— Надо идти, Марианна, — серьезно сказал Язон, тогда как она инстинктивно прижалась к нему. — И надо быть благоразумной! Ты подарила мне… самое большое в мире счастье! Я ни на мгновение не перестану думать о тебе. Но нам надо попрощаться.
— Прощаться? Никогда! До свидания, в крайнем случае! Я вернусь и…
— Нет! Это опасно, и я запрещаю тебе даже думать об этом. Ты забываешь, что ты сама ссыльная! Мне необходимо по меньшей мере быть спокойным за тебя, — Ты не хочешь снова увидеть меня? — пожаловалась она, готовая заплакать.
Он нежно поцеловал ей кончик носа, затем глаза, губы…
— Дурочка! Да я бы все отдал, чтобы снова увидеть тебя… и ты осталась со мной! Но я должен проявить мудрость за двоих, хотя бы теперь, потому что дело идет о твоей жизни!
— Не больше четырех минут! — раздался от двери голос консьержа. — Надо спешить!..

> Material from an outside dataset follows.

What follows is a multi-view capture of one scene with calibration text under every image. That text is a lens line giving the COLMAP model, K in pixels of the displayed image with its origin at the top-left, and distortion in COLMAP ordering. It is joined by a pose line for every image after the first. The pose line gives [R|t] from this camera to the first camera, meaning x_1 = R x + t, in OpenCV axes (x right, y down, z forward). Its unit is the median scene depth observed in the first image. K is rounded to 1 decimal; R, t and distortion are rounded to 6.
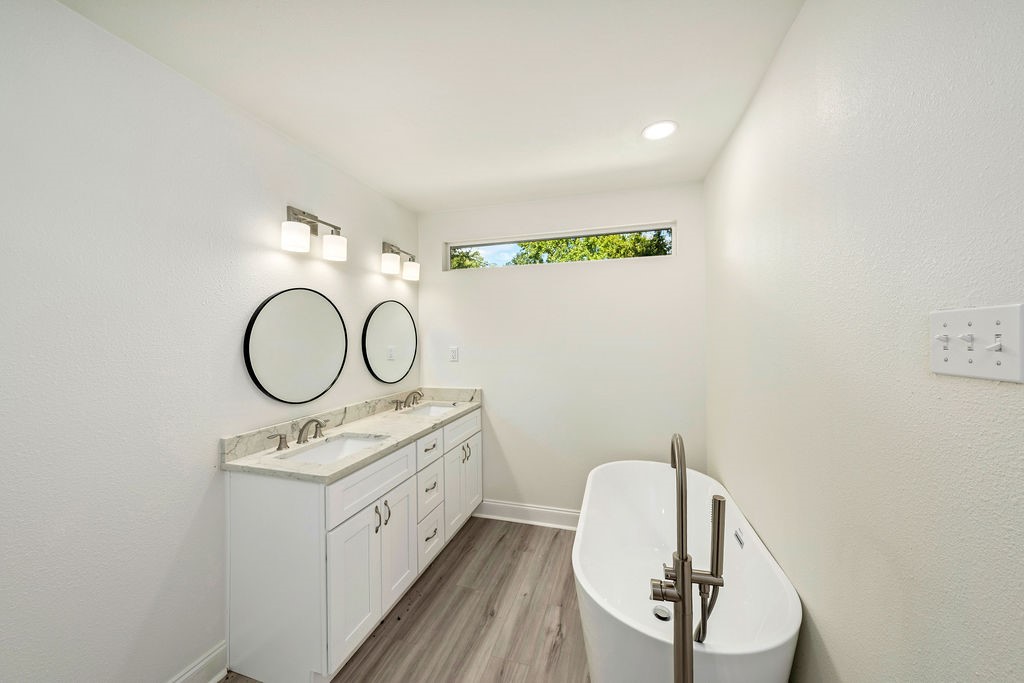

Тогда, собрав все свое мужество, Марианна после последнего поцелуя оторвалась наконец от Язона. Она бросилась к двери, когда Видок удержал ее за руку и прошептал:
— Вы знакомы с персидскими поэтами, сударыня?
— Н-нет! Но…
— Один из них написал примерно так: «Полный тоски, никогда не теряй надежду, ибо самый вкусный мозг в самых твердых костях…» Теперь бегите.
Она нерешительно взглянула на него, затем, послав воздушный поцелуй, поспешила к Дюкателю, как медведь в клетке топтавшемуся у двери.
— Скорей! — шепнул он, торопливо задвигая засов. — У нас не больше трех минут. Давайте руку! Бегом!
Оба устремились к лестнице, тогда как из глубины коридоров уже доносились размеренные шаги совершавших обход жандармов. В то же время тюрьма словно пробудилась от стука тяжелых подкованных сапог. Отовсюду доносились ругательства, проклятия, ужасные крики, создававшие впечатление, что за каждой из этих грязных дверей скрывался подлинный ад. Неприятный запах, ощущавшийся уже в камере Язона, здесь стал невыносимым, и Марианна, оказавшись во дворе, с наслаждением вдохнула ночной воздух. Теперь они шли спокойно, и консьерж заметил:
— Я думаю, что стаканчик чего-нибудь не помешает ни вам, ни мне, м'дам! Вы были просто белая, когда выходили, да и я перетрусил порядком!
— Простите, пожалуйста! Скажите, этот… Видок действительно беглый каторжник?
— Конечно! Надсмотрщики могут стараться изо всех сил, но никогда его не устерегут. Каждый раз он уходит у них между пальцами. Только он неисправим и опять попадается на каком — нибудь пустяке, который приводит его сюда.
Но не бойтесь! Он не бандит, он никогда никого не убивал!
Потом его опять посылают на каторгу. Он знает их все:
Тулон, Рошфор, Брест. О, я думаю, это ему просто нравится. И сейчас все будет, как всегда: его отправят туда… и он, выбрав момент, сбежит! И так и будет повторяться: тюрьма, суд, цепи и каторга, пока какому-нибудь нервному надзирателю не надоест и он не прикончит его!.. Было бы жаль, впрочем! Он неплохой парень!
Но Марианна больше не слушала его. Она перебирала в памяти каждое слово странного заключенного. Он говорил о надежде… и это было единственное, что ей следовало услышать, хотя Язон о ней не вспомнил. Более того, он с ужасающим спокойствием смирился с любым наказанием, раз оно пойдет на пользу его родине.
«Он не умрет! — подумала она. — Я не хочу, чтобы его убили, и он не умрет! Если суд приговорит его к смерти, я пробьюсь к императору, и он подарит мне его жизнь».